L’ordolibéralisme et les monstres

Ce que nous voyons se mettre en place avec l’Italie n’est en réalité que l’épisode le plus récent de cet autoritarisme économique qu’est l’Union Européenne. De la même manière qu’elle a imposée il n’y a pas si longtemps à la Grèce une cure d’austérité semblable aux saignées des médecins de Molière, la voilà qui refuse obstinément que l’Italie mène une autre politique que l’ordolibéralisme défendu avec amour par la CDU allemande. Il est parfois très intéressant de s’intéresser aux non-dits de telle ou telle décision politique. Bien souvent, ceux-ci nous en apprennent bien plus que ce qui est effectivement affirmé, un peu comme un négatif permet de saisir des détails qu’une photographie finale ne permet pas d’appréhender.

Dans le cas présent, quel est donc le négatif de cet autoritarisme économique ? Sans conteste, celui-ci réside dans le fait que si la Commission monte sur ses grands chevaux et rue dans les brancards dès lors qu’une politique économique alternative pointe le bout de son nez, celle-ci ne trouve absolument rien à redire à propos des politiques odieuses et discriminatoires menées à l’égard des migrants. Lorsque Matteo Salvini a refusé d’ouvrir les ports italiens à l’Aquarius, la Commission européenne est restée bien silencieuse. De la même manière, à chaque outrance du dirigeant du parti d’extrême-droite, les mêmes personnes qui s’offusquent d’un budget un peu plus déficitaire se retrouvent muettes quand il s’agit de fustiger la violation des droits humains.

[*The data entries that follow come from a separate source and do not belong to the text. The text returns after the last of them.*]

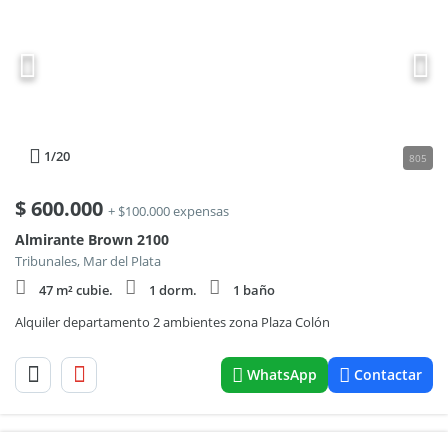
1
/20
805
$
600.000
+ $100.000 expensas
Almirante Brown 2100
Tribunales, Mar del Plata
47 m² cubie.
1 dorm.
1 baño
Alquiler departamento 2 ambientes zona Plaza Colón
WhatsApp
Contactar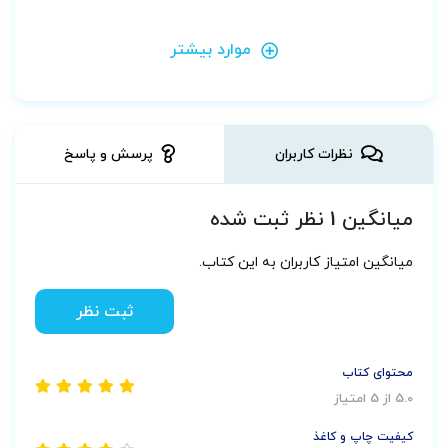
موارد بیشتر
نظرات کاربران
پرسش و پاسخ
میانگین 1 نظر ثبت شده
میانگین امتیاز کاربران به این کتاب.
ثبت نظر
محتوای کتاب
5.0 از 5 امتیاز
کیفیت چاپ و کاغذ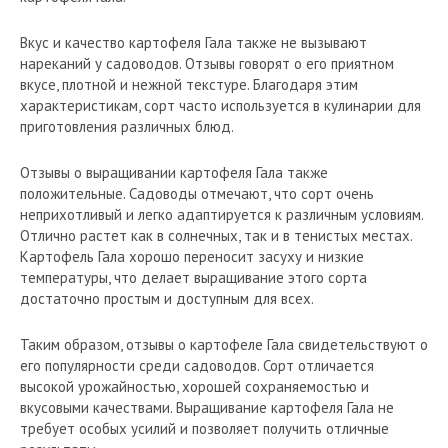
Вкус и качество картофеля Гала также не вызывают
нареканий у садоводов. Отзывы говорят о его приятном
вкусе, плотной и нежной текстуре. Благодаря этим
характеристикам, сорт часто используется в кулинарии для
приготовления различных блюд.
Отзывы о выращивании картофеля Гала также
положительные. Садоводы отмечают, что сорт очень
неприхотливый и легко адаптируется к различным условиям.
Отлично растет как в солнечных, так и в тенистых местах.
Картофель Гала хорошо переносит засуху и низкие
температуры, что делает выращивание этого сорта
достаточно простым и доступным для всех.
Таким образом, отзывы о картофеле Гала свидетельствуют о
его популярности среди садоводов. Сорт отличается
высокой урожайностью, хорошей сохраняемостью и
вкусовыми качествами. Выращивание картофеля Гала не
требует особых усилий и позволяет получить отличные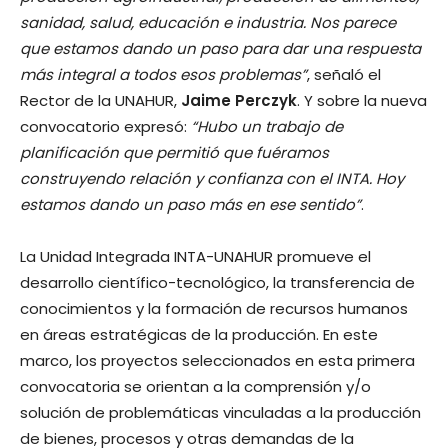
sanidad, salud, educación e industria. Nos parece
que estamos dando un paso para dar una respuesta
más integral a todos esos problemas”
, señaló el
Rector de la UNAHUR,
Jaime Perczyk
. Y sobre la nueva
convocatorio expresó:
“Hubo un trabajo de
planificación que permitió que fuéramos
construyendo relación y confianza con el INTA. Hoy
estamos dando un paso más en ese sentido”
.
La Unidad Integrada INTA-UNAHUR promueve el
desarrollo científico-tecnológico, la transferencia de
conocimientos y la formación de recursos humanos
en áreas estratégicas de la producción. En este
marco, los proyectos seleccionados en esta primera
convocatoria se orientan a la comprensión y/o
solución de problemáticas vinculadas a la producción
de bienes, procesos y otras demandas de la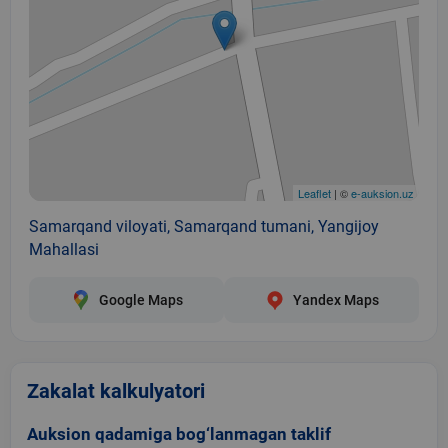
Leaflet
| ©
e-auksion.uz
Samarqand viloyati, Samarqand tumani, Yangijoy
Mahallasi
Google Maps
Yandex Maps
Zakalat kalkulyatori
Auksion qadamiga bog‘lanmagan taklif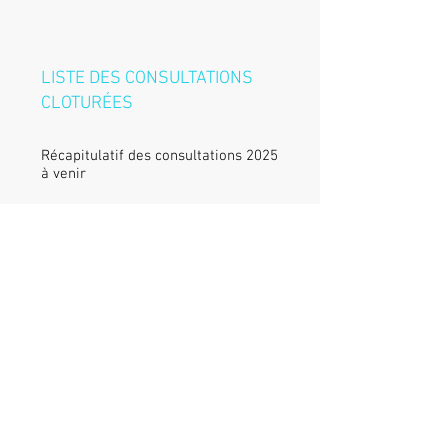
LISTE DES CONSULTATIONS
CLOTURÉES
Récapitulatif des consultations 2025
à venir
©splAmetarra
Citadelle Miollis, boulevard Danielle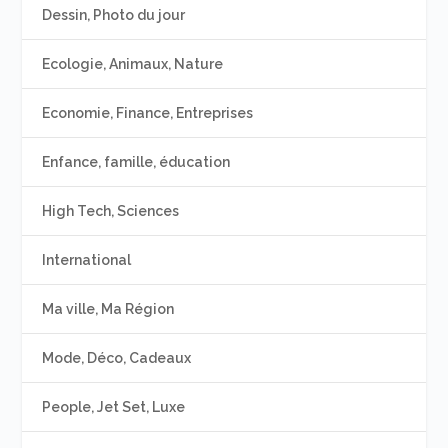
Dessin, Photo du jour
Ecologie, Animaux, Nature
Economie, Finance, Entreprises
Enfance, famille, éducation
High Tech, Sciences
International
Ma ville, Ma Région
Mode, Déco, Cadeaux
People, Jet Set, Luxe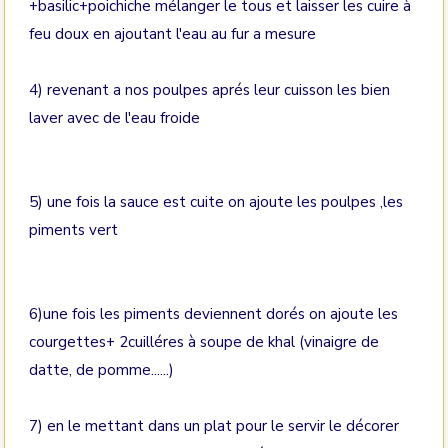
+basilic+poichiche mélanger le tous et laisser les cuire à
feu doux en ajoutant l'eau au fur a mesure
4) revenant a nos poulpes aprés leur cuisson les bien
laver avec de l'eau froide
5) une fois la sauce est cuite on ajoute les poulpes ,les
piments vert
6)une fois les piments deviennent dorés on ajoute les
courgettes+ 2cuilléres à soupe de khal (vinaigre de
datte, de pomme......)
7) en le mettant dans un plat pour le servir le décorer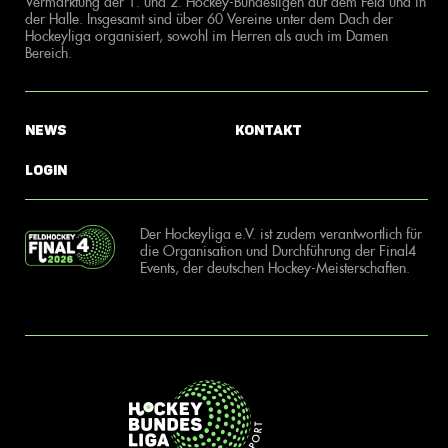
Vermarktung der 1. und 2. Hockey-Bundesligen auf dem Feld und in
der Halle. Insgesamt sind über 60 Vereine unter dem Dach der
Hockeyliga organisiert, sowohl im Herren als auch im Damen
Bereich.
News
Kontakt
Login
Der Hockeyliga e.V. ist zudem verantwortlich für
die Organisation und Durchführung der Final4
Events, der deutschen Hockey-Meisterschaften.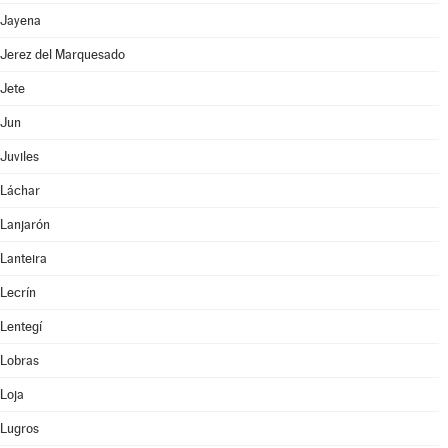
Jayena
Jerez del Marquesado
Jete
Jun
Juviles
Láchar
Lanjarón
Lanteira
Lecrín
Lentegí
Lobras
Loja
Lugros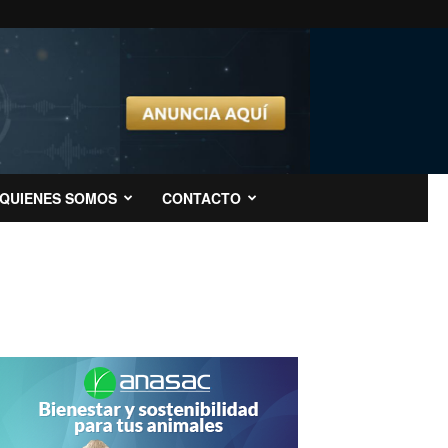
QUIENES SOMOS
CONTACTO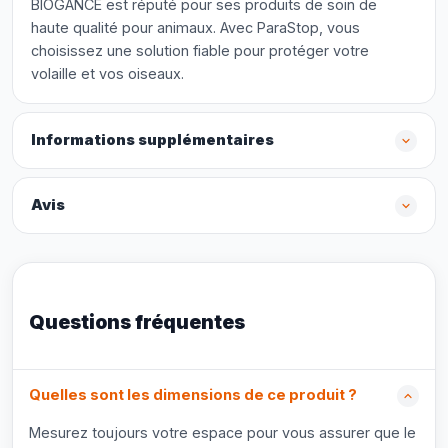
BIOGANCE est réputé pour ses produits de soin de
haute qualité pour animaux. Avec ParaStop, vous
choisissez une solution fiable pour protéger votre
volaille et vos oiseaux.
Informations supplémentaires
Avis
Questions fréquentes
Quelles sont les dimensions de ce produit ?
Mesurez toujours votre espace pour vous assurer que le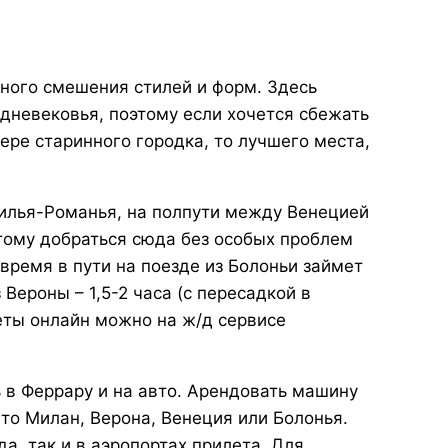
ного смешения стилей и форм. Здесь
дневековья, поэтому если хочется сбежать
ере старинного городка, то лучшего места,
илья-Романья, на полпути между Венецией
этому добраться сюда без особых проблем
 время в пути на поезде из Болоньи займет
з Вероны – 1,5-2 часа (с пересадкой в
еты онлайн можно на ж/д сервисе
в Феррару и на авто. Арендовать машину
то Милан, Верона, Венеция или Болонья.
а, так и в аэропортах прилета. Для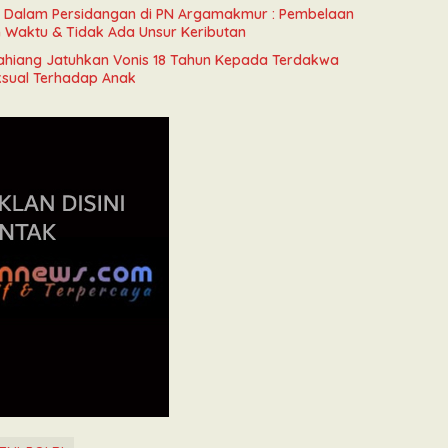
n Dalam Persidangan di PN Argamakmur : Pembelaan
n Waktu & Tidak Ada Unsur Keributan
ahiang Jatuhkan Vonis 18 Tahun Kepada Terdakwa
ksual Terhadap Anak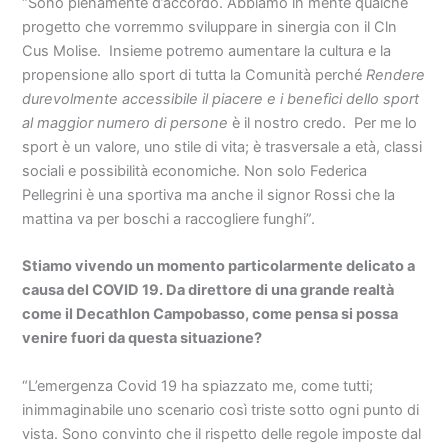
“Sono pienamente d’accordo. Abbiamo in mente qualche
progetto che vorremmo sviluppare in sinergia con il Cln
Cus Molise. Insieme potremo aumentare la cultura e la
propensione allo sport di tutta la Comunità perché
Rendere
durevolmente accessibile il piacere e i benefici dello sport
al maggior numero di persone
è il nostro credo. Per me lo
sport è un valore, uno stile di vita; è trasversale a età, classi
sociali e possibilità economiche. Non solo Federica
Pellegrini è una sportiva ma anche il signor Rossi che la
mattina va per boschi a raccogliere funghi”.
Stiamo vivendo un momento particolarmente delicato a
causa del COVID 19. Da direttore di una grande realtà
come il Decathlon Campobasso, come pensa si possa
venire fuori da questa situazione?
“L’emergenza Covid 19 ha spiazzato me, come tutti;
inimmaginabile uno scenario così triste sotto ogni punto di
vista. Sono convinto che il rispetto delle regole imposte dal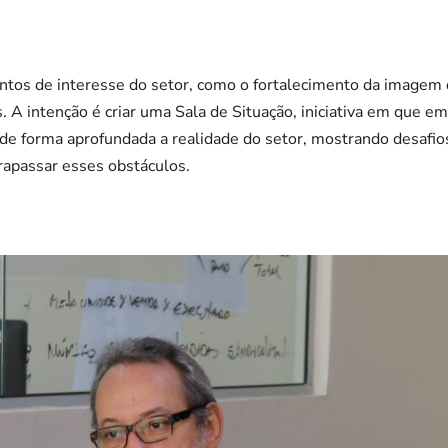
tos de interesse do setor, como o fortalecimento da imagem d
. A intenção é criar uma Sala de Situação, iniciativa em que e
de forma aprofundada a realidade do setor, mostrando desafio
rapassar esses obstáculos.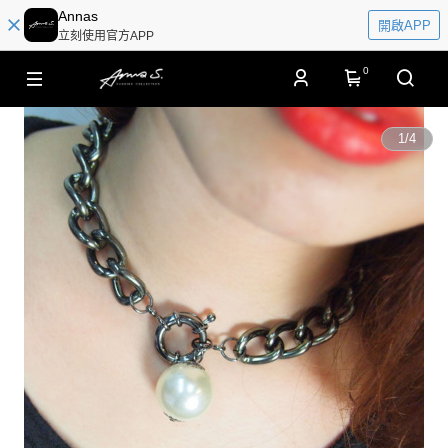
Annas
開啟APP
立刻使用官方APP
0
1
/
4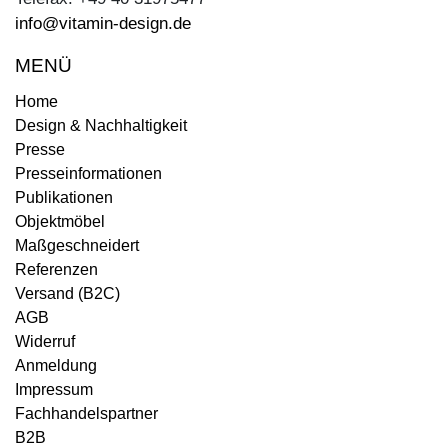
info@vitamin-design.de
MENÜ
Home
Design & Nachhaltigkeit
Presse
Presseinformationen
Publikationen
Objektmöbel
Maßgeschneidert
Referenzen
Versand (B2C)
AGB
Widerruf
Anmeldung
Impressum
Fachhandelspartner
B2B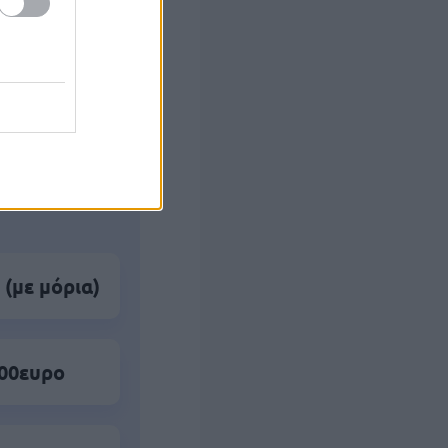
ς Google
 (με μόρια)
500ευρο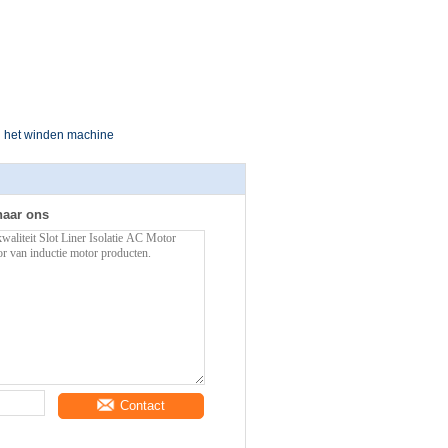
ol het winden machine
naar ons
Contact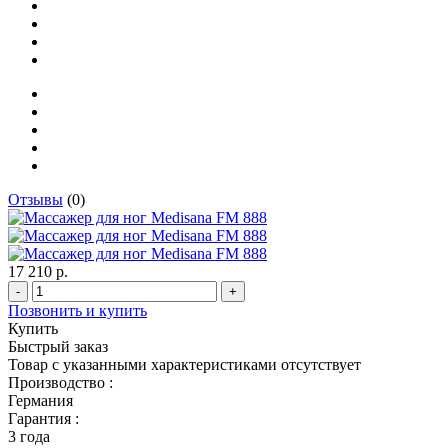
Отзывы
(0)
17 210 р.
-
+
Позвонить и купить
Купить
Быстрый заказ
Товар с указанными характеристиками отсутствует
Производство :
Германия
Гарантия :
3 года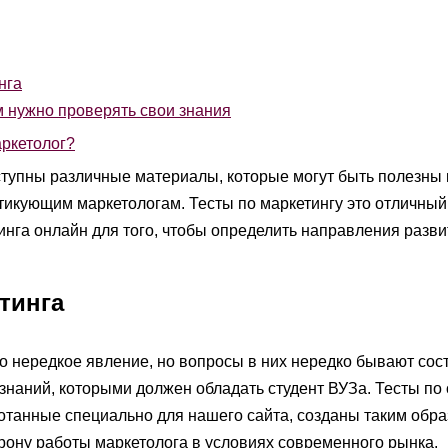
нга
 нужно проверять свои знания
аркетолог?
тупны различные материалы, которые могут быть полезны 
тикующим маркетологам. Тесты по маркетингу это отличный
инга онлайн для того, чтобы определить направления разви
тинга
то нередкое явление, но вопросы в них нередко бывают со
 знаний, которыми должен обладать студент ВУЗа. Тесты по
ботанные специально для нашего сайта, созданы таким обра
орону работы маркетолога в условиях современного рынка.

Il n’y a, je crois, absolument rien de fortuit dans le choix qui est fait de réprimander l’Italie sur des questions économiques mais de ne rien dire quant à sa politique discriminatoire. Je suis effectivement de ceux qui pensent que cette UE ordolibérale et tout acquise aux forces de l’argent s’accommode très bien de politiques racistes et contraires aux droits humains à l’égard de tout un pan de la population. Pour mieux se présenter sous un visage avenant et affable, cette UE cajole ceux qu’elle définit comme des monstres. Pour se donner une image d’ouverture et de tolérance, elle pousse et laisse les Salvini et autres Orban faire. Finalement, cet état de fait ne fait que confirmer une chose : le nationalisme exacerbé que nous voyons monter dans toute l’Europe n’est que l’enfant hideux de ce néolibéralisme totalement fou. A la compétition de tous contre chacun s’oppose celle entre ethnies. Ils voudraient nous faire croire que seuls ces deux modèles sont possibles et nous enfermer dans cette cage d’airain, à nous de la fracasser.